By way of an addendum to Fraser’s post, it’s worth reading Melissa Kite’s account of
internal Tory strife for the Sunday Telegraph (it doesn’t seem to be in the paper, but is available online here). The piece records what sounds like a tumultuous week for the
Tory whips, as they struggled to keep a group of disgruntled MPs on side. There are plenty of little insights, of which this is just a selection:
1) The 1922 Committee gets angry. “The ceding of a series of major powers to Europe, the increasing of international aid, the decision to have a referendum on voting reform, the redrawing of constituency boundaries – all had been eating away at Tory backbenchers for months. Worse than that, their concerns had been repeatedly brushed aside by Mr Cameron.
Forced into the division lobbies to back a European foreign ministry and increased EU budget, they felt enough was enough.
Tensions boiled over at a tumultuous session of the 1922 committee of backbenchers on Wednesday during which MPs exploded in anger at Sir George Young, Leader of the House.

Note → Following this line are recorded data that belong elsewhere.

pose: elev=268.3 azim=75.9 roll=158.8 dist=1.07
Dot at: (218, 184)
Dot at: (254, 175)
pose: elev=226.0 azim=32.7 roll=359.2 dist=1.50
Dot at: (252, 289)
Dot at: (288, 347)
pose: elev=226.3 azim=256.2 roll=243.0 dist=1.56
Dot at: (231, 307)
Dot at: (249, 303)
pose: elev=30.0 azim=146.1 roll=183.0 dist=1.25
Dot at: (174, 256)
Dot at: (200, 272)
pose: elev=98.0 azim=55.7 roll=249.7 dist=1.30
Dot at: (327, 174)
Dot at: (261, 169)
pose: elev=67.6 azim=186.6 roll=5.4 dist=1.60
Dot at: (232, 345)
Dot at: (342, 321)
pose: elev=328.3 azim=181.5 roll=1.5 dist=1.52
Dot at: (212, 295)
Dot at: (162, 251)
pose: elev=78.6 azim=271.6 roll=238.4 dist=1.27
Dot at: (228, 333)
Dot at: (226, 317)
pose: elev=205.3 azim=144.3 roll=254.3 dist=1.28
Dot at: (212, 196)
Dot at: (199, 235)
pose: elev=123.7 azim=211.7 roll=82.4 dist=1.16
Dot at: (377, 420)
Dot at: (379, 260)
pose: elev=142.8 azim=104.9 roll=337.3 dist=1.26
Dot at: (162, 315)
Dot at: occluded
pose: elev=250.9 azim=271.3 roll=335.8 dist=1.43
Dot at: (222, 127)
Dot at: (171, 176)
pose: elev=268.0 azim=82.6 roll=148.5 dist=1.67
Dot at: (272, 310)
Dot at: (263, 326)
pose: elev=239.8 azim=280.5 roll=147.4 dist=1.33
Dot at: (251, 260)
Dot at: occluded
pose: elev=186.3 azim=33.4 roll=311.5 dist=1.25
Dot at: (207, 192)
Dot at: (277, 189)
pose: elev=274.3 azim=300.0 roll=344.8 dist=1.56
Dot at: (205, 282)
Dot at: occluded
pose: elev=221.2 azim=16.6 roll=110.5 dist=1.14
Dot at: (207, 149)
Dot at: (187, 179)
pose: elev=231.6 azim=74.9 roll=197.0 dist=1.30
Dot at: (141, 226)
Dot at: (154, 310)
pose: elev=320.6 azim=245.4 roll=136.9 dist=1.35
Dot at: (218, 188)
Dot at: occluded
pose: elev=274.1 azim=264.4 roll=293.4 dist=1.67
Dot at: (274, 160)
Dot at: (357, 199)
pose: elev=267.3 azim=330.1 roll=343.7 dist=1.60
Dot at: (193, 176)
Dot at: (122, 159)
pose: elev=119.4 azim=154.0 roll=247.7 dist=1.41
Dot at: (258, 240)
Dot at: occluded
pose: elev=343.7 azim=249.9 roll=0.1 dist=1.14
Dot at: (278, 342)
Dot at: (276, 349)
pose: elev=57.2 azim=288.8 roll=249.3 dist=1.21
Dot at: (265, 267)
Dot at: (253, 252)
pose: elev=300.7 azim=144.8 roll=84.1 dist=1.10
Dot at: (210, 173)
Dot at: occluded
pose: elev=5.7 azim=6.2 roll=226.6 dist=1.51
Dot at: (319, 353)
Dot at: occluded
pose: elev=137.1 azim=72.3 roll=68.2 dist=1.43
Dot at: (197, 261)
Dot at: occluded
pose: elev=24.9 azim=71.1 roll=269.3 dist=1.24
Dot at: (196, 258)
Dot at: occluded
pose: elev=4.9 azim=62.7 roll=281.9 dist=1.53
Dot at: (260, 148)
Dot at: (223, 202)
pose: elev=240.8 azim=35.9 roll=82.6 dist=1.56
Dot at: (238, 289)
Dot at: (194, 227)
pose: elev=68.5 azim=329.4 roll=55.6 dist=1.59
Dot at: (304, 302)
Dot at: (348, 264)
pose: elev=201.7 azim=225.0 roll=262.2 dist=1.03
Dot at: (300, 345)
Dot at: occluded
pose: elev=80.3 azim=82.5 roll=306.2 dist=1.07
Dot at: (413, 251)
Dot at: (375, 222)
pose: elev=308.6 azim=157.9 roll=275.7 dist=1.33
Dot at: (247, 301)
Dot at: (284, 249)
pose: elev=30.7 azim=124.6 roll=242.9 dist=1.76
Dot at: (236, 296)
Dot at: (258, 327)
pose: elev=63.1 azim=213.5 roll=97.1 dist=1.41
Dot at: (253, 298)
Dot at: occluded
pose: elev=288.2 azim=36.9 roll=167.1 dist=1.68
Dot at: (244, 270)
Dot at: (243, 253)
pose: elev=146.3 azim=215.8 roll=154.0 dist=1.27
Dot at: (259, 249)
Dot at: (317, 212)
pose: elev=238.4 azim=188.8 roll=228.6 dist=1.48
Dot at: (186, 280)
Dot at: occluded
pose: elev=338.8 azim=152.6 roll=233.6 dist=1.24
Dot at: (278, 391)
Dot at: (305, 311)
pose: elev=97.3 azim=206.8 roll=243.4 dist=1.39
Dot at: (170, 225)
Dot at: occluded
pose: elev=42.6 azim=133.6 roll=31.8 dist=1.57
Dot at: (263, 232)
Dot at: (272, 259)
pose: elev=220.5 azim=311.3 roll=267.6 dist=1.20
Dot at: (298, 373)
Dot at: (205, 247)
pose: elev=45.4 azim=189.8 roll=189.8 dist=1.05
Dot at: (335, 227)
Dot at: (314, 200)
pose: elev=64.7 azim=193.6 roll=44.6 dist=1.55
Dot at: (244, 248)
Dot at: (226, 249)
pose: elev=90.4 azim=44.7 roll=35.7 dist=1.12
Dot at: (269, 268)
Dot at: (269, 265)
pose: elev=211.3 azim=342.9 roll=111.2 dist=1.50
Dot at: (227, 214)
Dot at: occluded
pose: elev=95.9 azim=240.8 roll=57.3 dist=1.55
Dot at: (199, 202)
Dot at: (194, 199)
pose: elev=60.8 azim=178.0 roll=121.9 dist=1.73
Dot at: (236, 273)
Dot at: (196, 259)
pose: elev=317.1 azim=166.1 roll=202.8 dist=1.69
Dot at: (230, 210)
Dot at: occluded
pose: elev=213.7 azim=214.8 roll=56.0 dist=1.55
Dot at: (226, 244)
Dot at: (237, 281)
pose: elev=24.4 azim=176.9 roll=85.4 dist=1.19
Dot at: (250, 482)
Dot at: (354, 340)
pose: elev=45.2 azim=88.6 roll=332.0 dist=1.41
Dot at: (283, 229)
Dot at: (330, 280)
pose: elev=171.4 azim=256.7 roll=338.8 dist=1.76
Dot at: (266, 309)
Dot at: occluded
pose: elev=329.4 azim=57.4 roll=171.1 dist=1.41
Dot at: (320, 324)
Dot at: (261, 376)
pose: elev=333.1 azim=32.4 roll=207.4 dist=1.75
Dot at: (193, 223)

‘It was very ugly,’ said one MP present. ‘Some of the older members said it was the most ferocious session of the 22 they had known in twenty years.'”
2) The new intake. “The most vociferous critics of the Coalition were new intake MPs, young, ambitious men and women in their 30s and 40s.”
3) Vengeance voting. “This newspaper understands that more than a dozen Tory MPs told the whips before the tuition fees vote on Thursday that they might vote against the
legislation purely in protest at how they had been treated.”
4) The whips go nuclear. “At one stage, Tory whips were so desperate they called in potential rebels and told them that if they voted against the government, they would not get
any help to find a new constituency when the proposed boundary changes went through.”
5) The Birth of the Conservative Mainstream? “Insiders say there is now a very serious prospect that Mr Cameron could be held to ransom by a group of Conservative backbenchers who may organise themselves into a pressure group prepared to vote against the Coalition when the numbers are tight.
They might even give themselves a name, some have suggested, such as Conservative Mainstream.”